Bloco de texto –
História dos aceleradores no LAL

Introdução

O Laboratório do Acelerador Linear (LAL) possui uma longa tradição no uso e construção de aceleradores de elétrons, tendo sido o local onde foram instalados o Bétatron, o Acelerador Linear e, mais recentemente, o Mícrotron.
A história teve início durante a segunda guerra mundial, quando o Prof. Marcello Damy de Souza Santos e equipe, auxiliando no esforço de guerra, construíram os primeiros protótipos de sonares para a Marinha Brasileira e ajudaram o Exército em estudos sobre o poder detonante de pólvoras usadas nas munições. Ao término da guerra, em reconhecimento aos serviços prestados, a Fundação Rockefeller decidiu ajudar com a quantia de US$ 75.000 [1, 2] o então Laboratório de Física Nuclear do Departamento de Física da Faculdade de Filosofia, Ciências e Letras da  USP a construir um acelerador de partículas.

Bétatron

Em 1945, após uma visita realizada pelos professores Wataghin e Damy aos E.U.A., o Departamento de Física decidiu que o acelerador mais adequado seria um bétatron. Dessa forma, o Prof. Damy ficou nove meses na Universidade de Illinois trabalhando com o Prof. Donald W. Kerst, inventor do bétatron, no projeto e construção de vários outros. A máquina montada aqui resultou de um destes modelos.

Material fornecido –

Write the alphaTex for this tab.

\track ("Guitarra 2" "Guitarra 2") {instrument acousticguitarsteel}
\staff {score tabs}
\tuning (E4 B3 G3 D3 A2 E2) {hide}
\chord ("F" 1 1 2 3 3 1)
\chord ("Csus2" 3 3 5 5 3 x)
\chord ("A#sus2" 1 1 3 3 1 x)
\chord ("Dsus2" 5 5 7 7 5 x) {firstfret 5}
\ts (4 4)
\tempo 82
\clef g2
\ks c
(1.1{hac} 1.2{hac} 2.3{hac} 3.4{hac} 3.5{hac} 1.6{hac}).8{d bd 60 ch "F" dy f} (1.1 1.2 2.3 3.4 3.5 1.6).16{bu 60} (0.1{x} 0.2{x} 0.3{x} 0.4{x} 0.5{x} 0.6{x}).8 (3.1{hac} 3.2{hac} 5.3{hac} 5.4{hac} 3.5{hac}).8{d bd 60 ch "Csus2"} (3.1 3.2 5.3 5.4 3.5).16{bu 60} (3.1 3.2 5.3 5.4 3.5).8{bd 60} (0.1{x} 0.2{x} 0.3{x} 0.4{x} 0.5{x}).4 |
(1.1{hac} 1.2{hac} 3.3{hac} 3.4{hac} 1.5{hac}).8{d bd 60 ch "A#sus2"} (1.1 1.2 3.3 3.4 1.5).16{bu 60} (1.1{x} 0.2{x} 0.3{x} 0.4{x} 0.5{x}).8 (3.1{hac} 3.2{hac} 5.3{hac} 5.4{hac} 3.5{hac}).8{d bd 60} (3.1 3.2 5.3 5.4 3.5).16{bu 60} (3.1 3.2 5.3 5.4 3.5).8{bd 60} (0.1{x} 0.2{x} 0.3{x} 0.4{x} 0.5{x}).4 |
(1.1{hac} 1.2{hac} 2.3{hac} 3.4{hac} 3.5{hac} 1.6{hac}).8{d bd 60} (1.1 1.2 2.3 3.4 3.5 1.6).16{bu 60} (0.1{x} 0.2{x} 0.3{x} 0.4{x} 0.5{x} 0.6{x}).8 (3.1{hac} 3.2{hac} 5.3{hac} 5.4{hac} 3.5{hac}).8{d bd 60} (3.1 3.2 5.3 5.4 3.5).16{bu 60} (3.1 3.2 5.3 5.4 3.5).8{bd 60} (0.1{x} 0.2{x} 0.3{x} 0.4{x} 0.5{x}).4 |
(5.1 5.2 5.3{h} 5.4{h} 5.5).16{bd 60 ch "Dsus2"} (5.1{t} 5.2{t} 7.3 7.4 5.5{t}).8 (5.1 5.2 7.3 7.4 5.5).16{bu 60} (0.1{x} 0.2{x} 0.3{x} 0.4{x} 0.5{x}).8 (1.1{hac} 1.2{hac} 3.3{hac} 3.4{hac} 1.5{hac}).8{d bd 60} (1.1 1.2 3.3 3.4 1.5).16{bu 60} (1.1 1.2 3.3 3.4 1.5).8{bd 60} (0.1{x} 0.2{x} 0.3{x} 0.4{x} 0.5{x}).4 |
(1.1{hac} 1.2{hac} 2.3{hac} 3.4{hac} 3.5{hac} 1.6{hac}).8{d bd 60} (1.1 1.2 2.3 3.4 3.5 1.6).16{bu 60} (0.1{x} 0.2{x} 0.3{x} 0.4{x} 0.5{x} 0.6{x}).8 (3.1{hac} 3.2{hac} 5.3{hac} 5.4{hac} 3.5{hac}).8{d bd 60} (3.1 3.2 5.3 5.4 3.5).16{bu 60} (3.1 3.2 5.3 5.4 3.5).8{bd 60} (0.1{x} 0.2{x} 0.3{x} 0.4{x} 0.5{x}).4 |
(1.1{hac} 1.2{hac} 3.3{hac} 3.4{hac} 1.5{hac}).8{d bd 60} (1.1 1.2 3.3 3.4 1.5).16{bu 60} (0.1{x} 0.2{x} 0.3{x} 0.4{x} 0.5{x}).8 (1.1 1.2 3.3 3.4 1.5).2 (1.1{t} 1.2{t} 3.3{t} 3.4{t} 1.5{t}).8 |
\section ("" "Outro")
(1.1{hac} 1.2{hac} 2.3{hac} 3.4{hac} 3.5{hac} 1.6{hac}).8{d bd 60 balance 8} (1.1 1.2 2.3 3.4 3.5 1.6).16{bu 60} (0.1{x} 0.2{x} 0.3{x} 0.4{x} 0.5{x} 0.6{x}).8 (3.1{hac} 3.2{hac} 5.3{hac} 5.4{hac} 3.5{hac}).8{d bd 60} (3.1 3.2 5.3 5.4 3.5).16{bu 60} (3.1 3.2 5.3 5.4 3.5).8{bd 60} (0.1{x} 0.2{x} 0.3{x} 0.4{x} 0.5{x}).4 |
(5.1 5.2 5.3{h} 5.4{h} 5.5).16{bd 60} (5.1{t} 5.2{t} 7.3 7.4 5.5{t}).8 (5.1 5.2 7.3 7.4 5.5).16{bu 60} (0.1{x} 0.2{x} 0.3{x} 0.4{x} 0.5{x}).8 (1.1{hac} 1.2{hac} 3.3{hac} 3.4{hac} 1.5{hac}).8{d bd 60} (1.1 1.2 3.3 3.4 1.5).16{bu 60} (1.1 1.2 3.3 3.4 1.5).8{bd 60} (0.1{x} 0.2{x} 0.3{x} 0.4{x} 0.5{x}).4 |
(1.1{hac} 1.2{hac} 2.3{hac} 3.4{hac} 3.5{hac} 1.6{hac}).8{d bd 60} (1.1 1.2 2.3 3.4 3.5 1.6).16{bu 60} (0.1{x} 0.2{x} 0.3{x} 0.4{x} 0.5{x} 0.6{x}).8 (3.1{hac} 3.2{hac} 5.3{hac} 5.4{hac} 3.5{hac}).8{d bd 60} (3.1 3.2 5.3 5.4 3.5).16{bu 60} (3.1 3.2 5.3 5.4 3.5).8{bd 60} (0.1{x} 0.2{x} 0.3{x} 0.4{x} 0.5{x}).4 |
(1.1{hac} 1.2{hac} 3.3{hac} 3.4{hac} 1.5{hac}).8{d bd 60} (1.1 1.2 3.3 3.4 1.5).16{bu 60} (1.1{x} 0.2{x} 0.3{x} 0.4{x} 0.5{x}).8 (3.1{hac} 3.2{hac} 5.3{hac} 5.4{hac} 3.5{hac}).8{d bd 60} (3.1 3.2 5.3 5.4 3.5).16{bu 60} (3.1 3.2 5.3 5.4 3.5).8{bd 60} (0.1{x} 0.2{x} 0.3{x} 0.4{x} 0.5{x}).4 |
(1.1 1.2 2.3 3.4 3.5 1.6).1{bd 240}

Objetivo –
Retome o texto sobre a história dos aceleradores no LAL e prossiga com ele a partir da última frase apresentada. Essas linhas provêm de uma fonte diferente.

Resposta –
O eletroímã deste Bétatron foi construído pela empresa Allis-Chalmers e as câmaras de aceleração ("donuts") vieram, inicialmente, da Universidade de Illinois doadas pelo Prof. Kerst. Toda eletrônica de controle e detecção, bem como as fontes de alta tensão, foram construídas aqui pelo Prof. Damy e equipe [2]. 
A montagem do Bétatron tem início em 1949 [3, 4] em um prédio na Universidade de São Paulo cuja construção foi financiada pelos Fundos Universitários de Pesquisas e em 1951 produzia um feixe de elétrons pulsado com energia de 24 MeV e frequência de 360 Hz.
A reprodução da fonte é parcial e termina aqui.